* Supplied records *
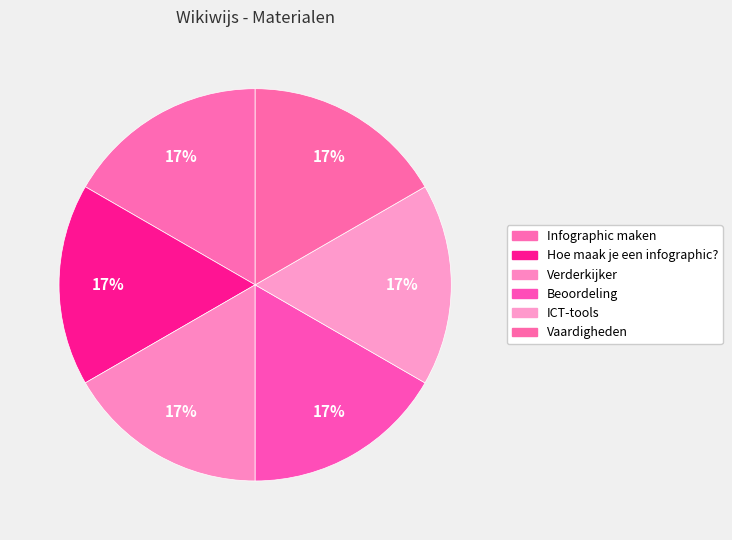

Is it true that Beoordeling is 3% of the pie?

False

---

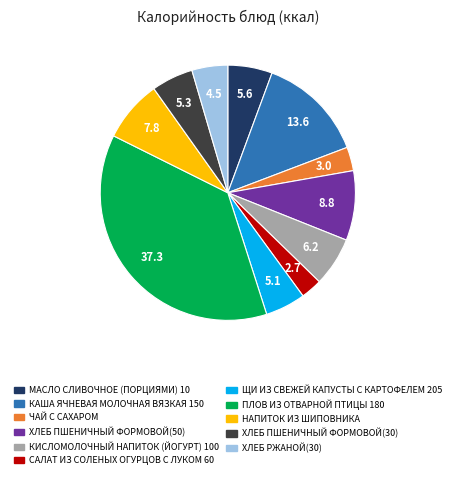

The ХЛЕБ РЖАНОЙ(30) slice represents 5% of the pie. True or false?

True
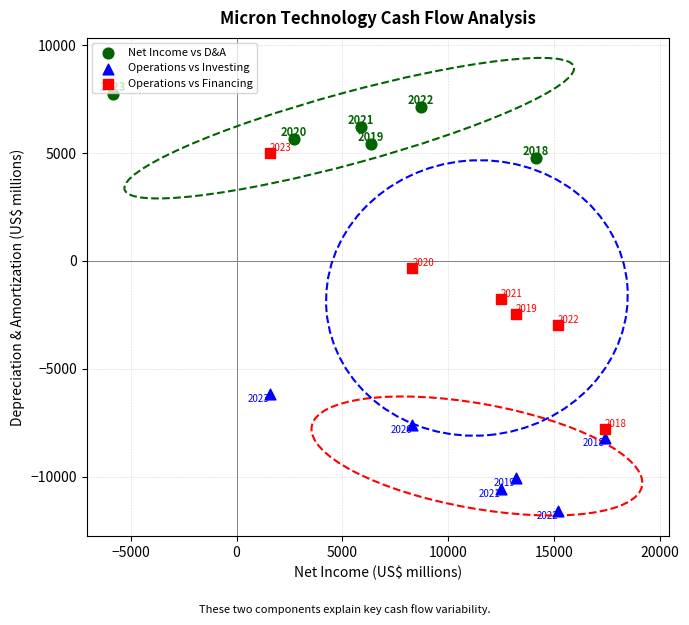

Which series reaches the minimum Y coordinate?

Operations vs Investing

* Your objective *
Copy the rows word for word, beginning at the line that contains "Which series reaches" and ending after the line that contains "Operations vs Investing", with both of those lines included.

* Answer to the exercise *
Which series reaches the minimum Y coordinate?

Operations vs Investing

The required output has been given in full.